Es war im Kalten Krieg einfacher, gegen Atomwaffen zu mobilisieren, das stimmt. Damals war die Angst vor dem atomaren Erstschlag viel größer, auch wegen der Diskussionen um die Stationierungen: Das war ein Thema in den Illustrierten, es gab den Stern-Titel „Atomrampe Deutschland“, und der Spruch „Wer als erster schießt, ist als zweiter tot“ war Allgemeingut. Heute ist der Krieg für viele sehr weit weg – irgendwo dahinten im Irak…

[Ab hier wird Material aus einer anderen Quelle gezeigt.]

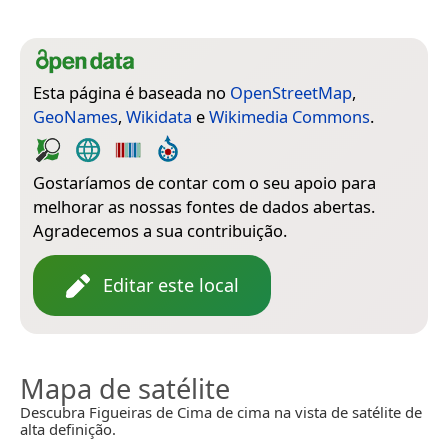
Esta página é baseada no
OpenStreetMap
,
GeoNames
,
Wikidata
e
Wikimedia Commons
.
Gostaríamos de contar com o seu apoio para
melhorar as nossas fontes de dados abertas.
Agradecemos a sua contribuição.
Editar este local
Mapa de satélite
Descubra Figueiras de Cima de cima na vista de satélite de
alta definição.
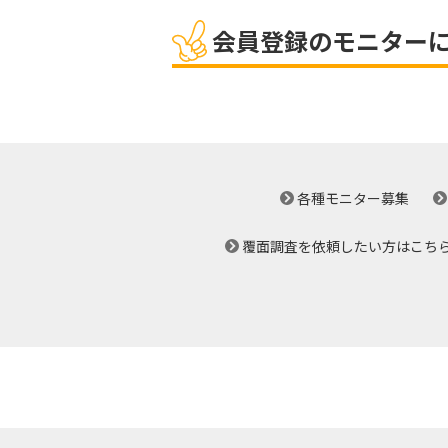
会員登録のモニター
各種モニター募集
覆面調査を依頼したい方はこち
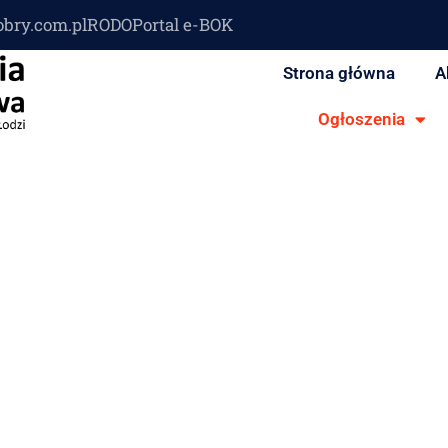
obry.com.pl
RODO
Portal e-BOK
Strona główna
A
Ogłoszenia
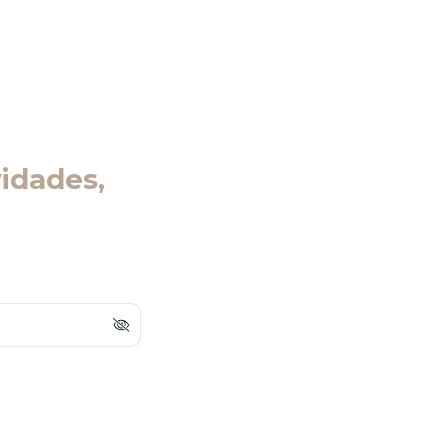
idades,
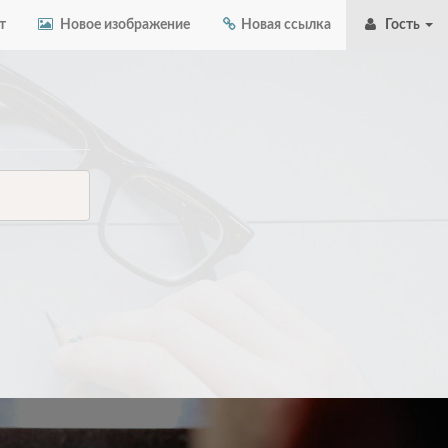
т
Новое изображение
Новая ссылка
Гость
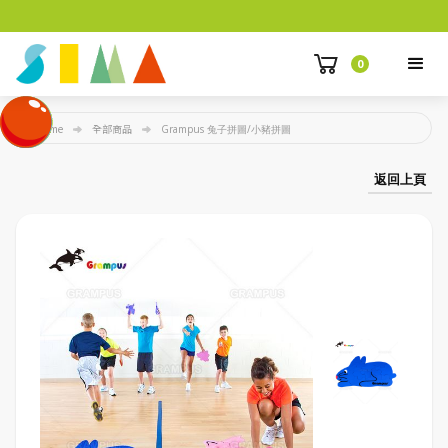
0
Home
全部商品
Grampus 兔子拼圖/小豬拼圖
返回上頁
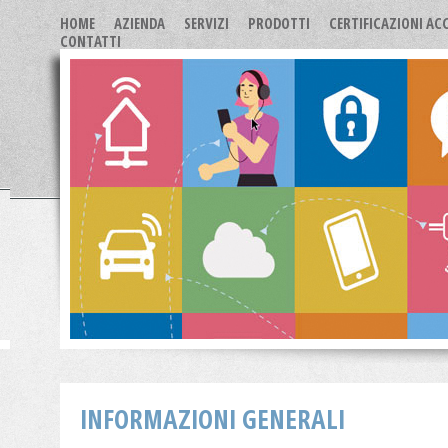
HOME
AZIENDA
SERVIZI
PRODOTTI
CERTIFICAZIONI AC
CONTATTI
INFORMAZIONI GENERALI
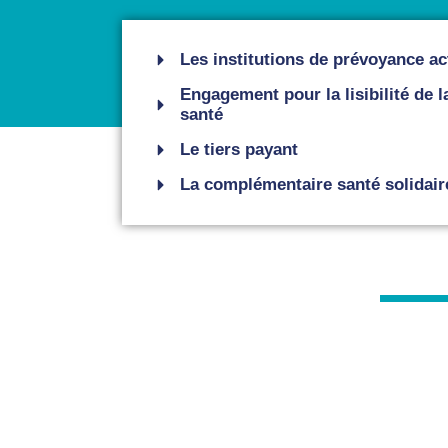
Les institutions de prévoyance a
Engagement pour la lisibilité de 
santé
Le tiers payant
La complémentaire santé solidair
Magazine
Le l
S'abonner
Prévoyance
la p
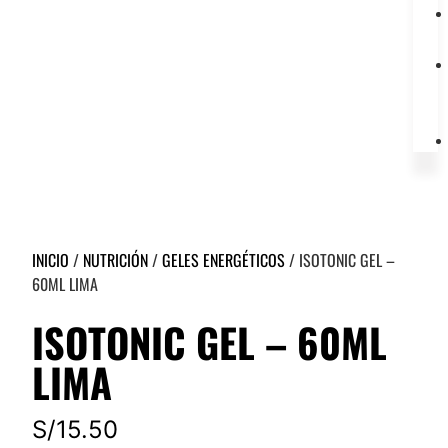
INICIO
/
NUTRICIÓN
/
GELES ENERGÉTICOS
/ ISOTONIC GEL –
60ML LIMA
ISOTONIC GEL – 60ML
LIMA
S/
15.50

… weshalb man in Bremen sowohl für Frieden als auch für den Erhalt der Rüstungsindustrie bei EADS kämpfen kann?

Ich glaube nicht, dass die Mehrheit der BremerInnen für die Rüstungsaufträge ist. Da steht dann die Sorge um die Arbeitsplätze im Vordergrund. Das verstehe ich auch. Allerdings war man in dieser Frage in Bremen früher weiter. Da gab es zum Beispiel das Konversionsprogramm…

durch das 6.000 Rüstungs-Jobs in zivile Arbeitsplätze umgewandelt wurden…

Das war ein hoffnungsvoller Ansatz. Nur ist das leider 2001 ausgelaufen.